VMNVX Vanguard uses historical market volatility and correlations to reduce risk. It tends to overweight consumer staples and utilities. VMNVX invests in highly profitable companies with higher return on capital. It is a good investment for investors who want to reduce risk while maintaining exposure to stocks.
ACWV ACWV is a diversified, low cost ETF that optimizes allocations to minimize risk. It tends to overweight defensive and utility sectors while under-weighting volatile sectors. Low expenses help returns.
SDY The fund tracks the S&P High Yield Dividend Aristocrats Index which consists of companies that have raised dividends for 20 consecutive years. SDY has a focus on stable stocks that tend to do better during downturns. Over 55% of allocation is to small and mid-cap stocks.
FVD FVD invests in low-volatility, profitable stocks with high dividend yields. It tends to invest heavily in utility stocks and tilts toward small cap stocks. FVD has high risk adjusted returns, but may tend to underperform at times due to its over-weighting in utility stocks. Fees are relatively high (0.7%) for an ETF. About 35% is invested in small and mid-cap companies.
MVGIX MVGIX mostly invests in large cap core stocks, but is also 21% in medium sized companies. It has $232M in assets. The fee is 0.7% The fund is diversified and has done well.
DLN DLN invests in profitable dividend stocks weighted by dividend payments which keeps its risk down. DLN is highly diversified, and is overweighted in consumer staples and underweighted in the financial sector.
MGV MGV invests in cheaper and slower growing mega-cap stocks. It is low cost and has low turnover. MGV is my least favorite of the funds because the universe of stocks tends to be slower growing and often higher risk, but this is partly offset by very low fees.
LDIFX LDIFX is invested 57% in US stocks with the rest mostly in developed countries. The fund is diversified and has done well.
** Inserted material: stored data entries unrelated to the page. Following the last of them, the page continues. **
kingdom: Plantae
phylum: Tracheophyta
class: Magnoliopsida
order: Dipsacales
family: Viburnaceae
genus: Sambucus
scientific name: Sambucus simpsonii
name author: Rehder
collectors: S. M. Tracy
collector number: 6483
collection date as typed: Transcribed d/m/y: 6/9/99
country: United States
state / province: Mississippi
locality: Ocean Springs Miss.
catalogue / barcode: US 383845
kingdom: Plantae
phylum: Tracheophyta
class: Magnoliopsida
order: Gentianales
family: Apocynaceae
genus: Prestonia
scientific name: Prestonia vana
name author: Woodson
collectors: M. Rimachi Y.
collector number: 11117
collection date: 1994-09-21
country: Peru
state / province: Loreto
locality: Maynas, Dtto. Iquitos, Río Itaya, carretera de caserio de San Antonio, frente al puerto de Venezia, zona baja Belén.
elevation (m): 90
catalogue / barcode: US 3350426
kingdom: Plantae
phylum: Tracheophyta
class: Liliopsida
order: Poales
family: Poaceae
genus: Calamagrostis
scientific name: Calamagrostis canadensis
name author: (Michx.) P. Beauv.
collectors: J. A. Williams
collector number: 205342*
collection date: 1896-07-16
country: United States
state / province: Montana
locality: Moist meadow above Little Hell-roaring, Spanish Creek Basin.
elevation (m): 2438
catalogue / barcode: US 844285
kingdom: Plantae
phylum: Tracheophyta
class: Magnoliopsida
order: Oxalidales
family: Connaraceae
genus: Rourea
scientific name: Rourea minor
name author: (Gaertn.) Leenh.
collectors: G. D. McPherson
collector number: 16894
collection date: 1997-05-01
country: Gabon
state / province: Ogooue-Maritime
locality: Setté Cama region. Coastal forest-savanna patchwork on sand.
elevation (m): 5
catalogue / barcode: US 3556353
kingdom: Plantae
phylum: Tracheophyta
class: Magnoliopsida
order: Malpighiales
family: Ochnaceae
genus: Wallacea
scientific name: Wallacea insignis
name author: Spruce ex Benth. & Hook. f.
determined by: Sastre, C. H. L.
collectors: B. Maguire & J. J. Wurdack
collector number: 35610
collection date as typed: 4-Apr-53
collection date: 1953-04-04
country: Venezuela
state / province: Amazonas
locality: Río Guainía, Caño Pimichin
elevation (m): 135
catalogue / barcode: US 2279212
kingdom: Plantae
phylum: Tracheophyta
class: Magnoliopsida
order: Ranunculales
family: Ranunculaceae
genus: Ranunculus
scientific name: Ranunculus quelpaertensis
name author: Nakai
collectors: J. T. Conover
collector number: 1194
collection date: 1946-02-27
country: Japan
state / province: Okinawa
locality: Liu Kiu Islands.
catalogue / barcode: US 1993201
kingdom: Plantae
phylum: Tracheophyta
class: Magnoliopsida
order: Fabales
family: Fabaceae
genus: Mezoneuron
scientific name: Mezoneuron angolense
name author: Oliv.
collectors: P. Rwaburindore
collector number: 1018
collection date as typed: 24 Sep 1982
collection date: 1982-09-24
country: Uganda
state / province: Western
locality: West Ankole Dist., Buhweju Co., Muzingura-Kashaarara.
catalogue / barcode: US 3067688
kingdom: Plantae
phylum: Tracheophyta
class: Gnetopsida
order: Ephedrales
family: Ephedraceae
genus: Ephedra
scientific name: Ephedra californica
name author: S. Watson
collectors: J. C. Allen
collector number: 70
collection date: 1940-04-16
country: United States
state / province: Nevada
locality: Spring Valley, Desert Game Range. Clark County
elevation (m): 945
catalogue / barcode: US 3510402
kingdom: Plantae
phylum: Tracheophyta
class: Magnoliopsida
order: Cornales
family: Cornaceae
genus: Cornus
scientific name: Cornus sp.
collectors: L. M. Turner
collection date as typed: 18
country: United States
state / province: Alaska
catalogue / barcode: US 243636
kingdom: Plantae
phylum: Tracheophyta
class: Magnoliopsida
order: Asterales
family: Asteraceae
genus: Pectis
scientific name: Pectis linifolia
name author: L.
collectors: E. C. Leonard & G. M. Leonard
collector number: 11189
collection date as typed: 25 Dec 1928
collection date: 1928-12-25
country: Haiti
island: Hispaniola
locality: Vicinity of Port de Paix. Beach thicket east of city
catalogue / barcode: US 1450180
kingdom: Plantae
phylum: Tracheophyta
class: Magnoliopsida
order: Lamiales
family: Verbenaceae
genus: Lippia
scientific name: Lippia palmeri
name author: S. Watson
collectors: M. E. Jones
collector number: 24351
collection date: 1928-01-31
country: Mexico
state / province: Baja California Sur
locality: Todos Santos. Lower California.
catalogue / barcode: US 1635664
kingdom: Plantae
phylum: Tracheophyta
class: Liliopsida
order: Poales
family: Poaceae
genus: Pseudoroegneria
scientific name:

Source: Created By the Author Based On Morningstar Data

My Favorites

Below are my favorite funds researched for this article that I would consider holding on a long term basis. I like TWEIX and YAFFX because they are holding cash while valuations are higher. I also like the multi-cap funds that have the ability to invest across asset classes.

Symbol LipperCategory Managed Volatility Enhanced % Equity % Large Cap
VMNVX Global Small-/Mid-Cap Yes Yes 98 47
ACWV Global Multi-Cap Core Yes No 100 80
FVD Multi-Cap Value No No 100 62
TWEIX Equity Income No Yes 84 81
SDY Equity Income No No 93 50
YAFFX Large-Cap Value No No 78 97

Source: Created By the Author Based on Mutual Fund Observer Data


In the "Pulse of the Market" at the top of the article, the stock market has returned little more than bonds over the past 12 months. I expect a recession in 2020 or 2021, and for the market to be volatile during 2019. I follow Benjamin Graham's guidelines of keeping a minimum of 25% in stocks. To reduce risk, I have been reducing exposure to equities and rotating into funds like these that do better now and in a Bear Market.

Disclosure: I am/we are long YAFFX, VMNVX. I wrote this article myself, and it expresses my own opinions. I am not receiving compensation for it (other than from Seeking Alpha). I have no business relationship with any company whose stock is mentioned in this article.

Additional disclosure: I am an engineer with an MBA nearing retirement and not an economist nor an investment professional. The information provided is for educational purposes and should not be considered as advice. Investors should do their due diligence research and/or use an investment professional.